Nevertheless, this study fueled a debate about the need for vaccine booster shots, playing a significant role in the Biden administration’s booster recommendation. It is expected that boosters will be needed, particularly to enhance protection against more concerning variants. However, the scientific evidence for waning immunity in people under 50 with no underlying issues, like immune deficiency, is not clear.
It is important to understand that effective vaccines protect from serious illness but often do not fully block infection. A fully COVID-19 vaccinated person can be infected in the same way as an unvaccinated person (the so-called breakthrough infections).
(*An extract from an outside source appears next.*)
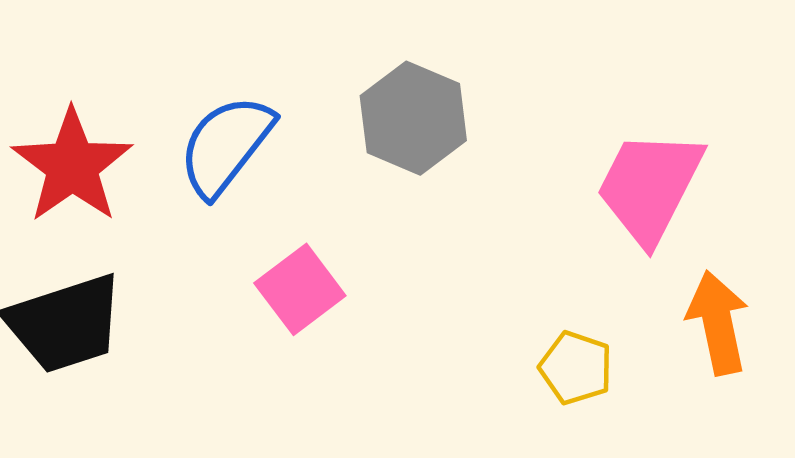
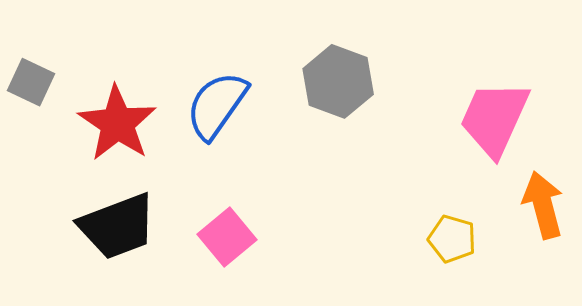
pink square: (300, 289) -> (227, 237), moved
This happens when virus particles infect cells of the upper respiratory tract and begin to replicate. However, what happens next between a vaccinated and an unvaccinated person can literally mean the difference between life and death.
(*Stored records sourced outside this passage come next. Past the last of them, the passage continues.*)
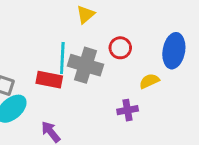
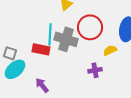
red circle: (120, 48) -> (90, 27), size x1.6

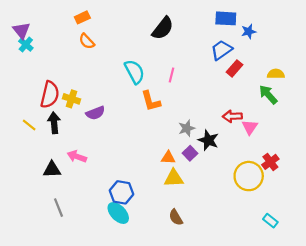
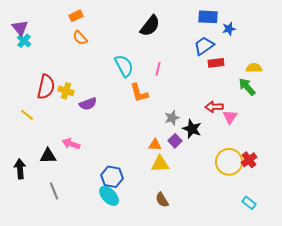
red rectangle: (235, 68) -> (216, 63), turned 42
black arrow: (54, 123) -> (20, 169), moved
red cross: (270, 162) -> (249, 160), moved

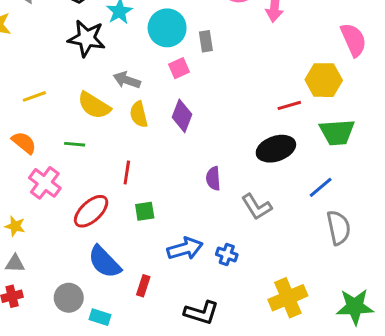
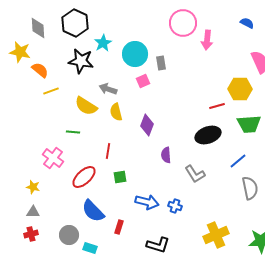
yellow line: (34, 96) -> (51, 91), moved
purple diamond: (182, 116) -> (147, 125), moved
orange semicircle: (24, 143) -> (40, 70), moved
blue arrow: (185, 249) -> (147, 202), turned 30

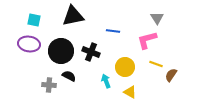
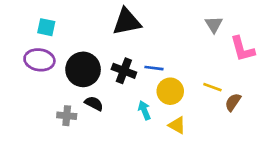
black triangle: (73, 16) -> (127, 22), moved
blue line: (113, 31) -> (154, 68), moved
pink L-shape: (147, 40) -> (242, 49), moved, turned -90

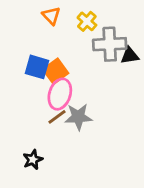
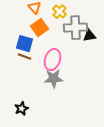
orange square: (56, 71) -> (40, 28), moved
pink ellipse: (60, 94) -> (52, 60), moved
brown line: (57, 117) -> (24, 57), moved, turned 56

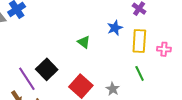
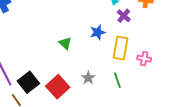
black square: (47, 69) -> (28, 82), moved
gray star: (113, 89) -> (88, 78), moved

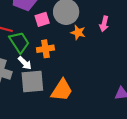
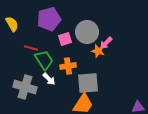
pink arrow: (104, 24) -> (106, 43), moved, turned 32
gray square: (32, 81) -> (88, 83), moved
In vaccinated people, antibodies induced by the vaccine may capture some of the incoming viruses, reducing the number that gets into cells, and T cells quickly limit the infection in cells that were infected. The progression of the disease will be stopped, greatly diminishing the risk of severe disease, hospitalization or death. By contrast, unvaccinated individuals have no immune response waiting to slow the spread of infection to the lungs where serious disease occurs. One study done by the Centers for Disease Control and Prevention (CDC) shows that unvaccinated people are 29-times more likely than vaccinated people to be hospitalized with COVID-19.
During the first days of infection, vaccinated people infected with the delta variant may produce as much virus in their upper airway as unvaccinated people. However, virus levels rapidly decreased in vaccinated individuals, diminishing the probability that they could infect others. These studies prompted the CDC to recommend masking for vaccinated individuals.
Maintaining effective immunity is key to controlling the pandemic. However, it is natural that immune responses decline, and antibody levels taper off over time, leaving only the most robust to provide protective memory of the vaccination. The COVID-19 vaccines are in their early days. It will require well-designed studies to determine when a booster is needed and when it will be most effective; the real-world data suggests we are not there yet.
The vaccines are still doing a remarkable job of reducing serious disease, hospitalization and death in vaccinated people who are not immunocompromised and do not have other underlying health issues, even against the threat of the delta variant. For this reason, health officials have advised the Biden administration to scale back the plans for boosters.
Besides the need for data to justify boosting the entire population now, we must also consider the ethics of using valuable vaccines for potentially unnecessary booster shots when many around the world do not have their first vaccination. Achieving worldwide vaccination is critical to ending the pandemic and stopping the emergence of dangerous variants. We can greatly reduce COVID-19 cases in this country by simply vaccinating more people. But we will never be free of the pandemic and new variants until the entire world is vaccinated.
James Alwine is an emeritus professor and a virologist; he is a fellow of the American Academy for Microbiology and the American Association for the Advancement of Science. Lynn Enquist is an emeritus professor and a virologist; he is a fellow of the American Academy of Arts and Sciences, the American Association for the Advancement of Science, and the American Academy of Microbiology. Felicia Goodrum Sterling is a 2018 Public Voices fellow of the OpEd Project, a professor and a virologist.